Dolar Masih Menjadi Minat Investor

dolar AS

Dolar berakhir sedikit memangkas keuntungannya pada perdagangan hari Rabu setelah mencapai puncak 13 bulan terhadap sekeranjang mata uang karena investor secara singkat menambahkan ke kepemilikan safe-haven mereka dari greenback pada kekhawatiran tentang perlambatan pertumbuhan China dan eksposur Eropa ke Turki. Angka-angka optimis tentang penjualan ritel domestik, output manufaktur dan produktivitas pekerja juga mendukung greenback dan pandangan pertumbuhan ekonomi AS yang stabil.

Penguatan awal dolar memudar ketika euro pulih menyusul berita bahwa Qatar berjanji untuk menginvestasikan $ 15 miliar di Turki. Langkah ini terlihat mendukung sistem perbankan Turki dan mengurangi kecemasan tentang eksposur bank-bank Eropa di Turki. Ini membantu euro untuk rebound dari palung 13 bulan terhadap dolar dan franc Swiss.

Komitmen keuangan Qatar, bersama dengan pembicaraan yang direncanakan antara pejabat Turki dan Jerman dan harapan untuk mengakhiri ketegangan antara Ankara dan Washington, “adalah perkembangan positif euro,” kata Juan Perez, pedagang mata uang senior di Tempus Consulting di Washington.

Lira Turki tenggelam ke rekor terendah awal pekan ini, didorong oleh kekhawatiran atas kebijakan ekonomi Presiden Tayyip Erdogan dan perselisihan diplomatik dan perdagangan dengan Amerika Serikat.

Indeks yang melacak dolar terhadap enam mata uang utama turun 0,04 persen pada 96.69 di akhir perdagangan AS setelah naik ke 96.98 sebelumnya, yang merupakan tingkat tertinggi sejak Juni 2017.

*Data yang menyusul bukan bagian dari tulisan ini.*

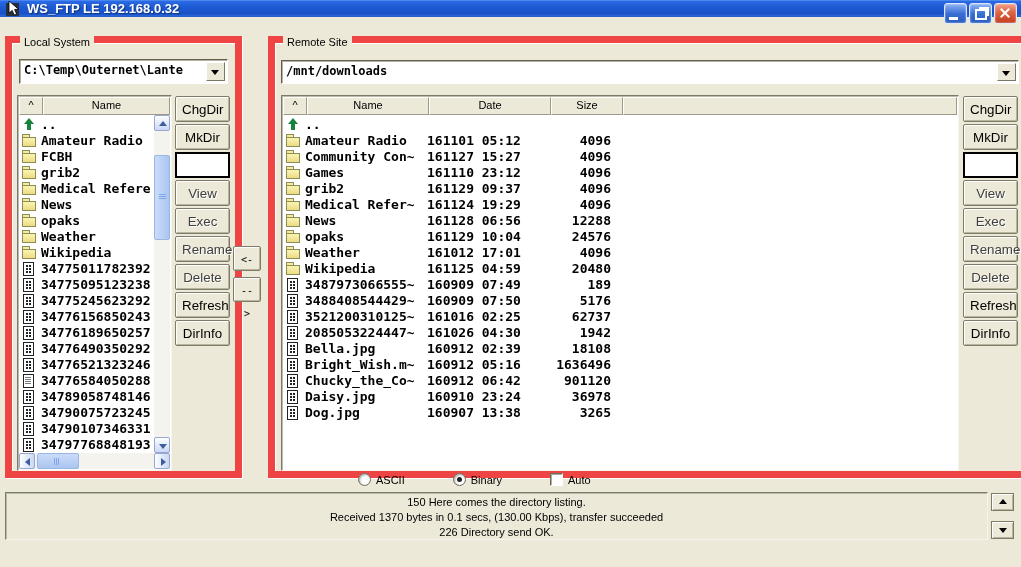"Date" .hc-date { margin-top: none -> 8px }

Euro mencapai $ 1.1301, terendah dalam 13 bulan sebelum bergerak naik ke $ 1.1343, flat pada hari itu.

Sterling mencapai harga terendah 13.5 bulan terhadap dolar meskipun data menunjukkan tingkat inflasi Inggris naik pada bulan Juli untuk pertama kalinya tahun ini, yang turun 0.23 persen pada $ 1.2694.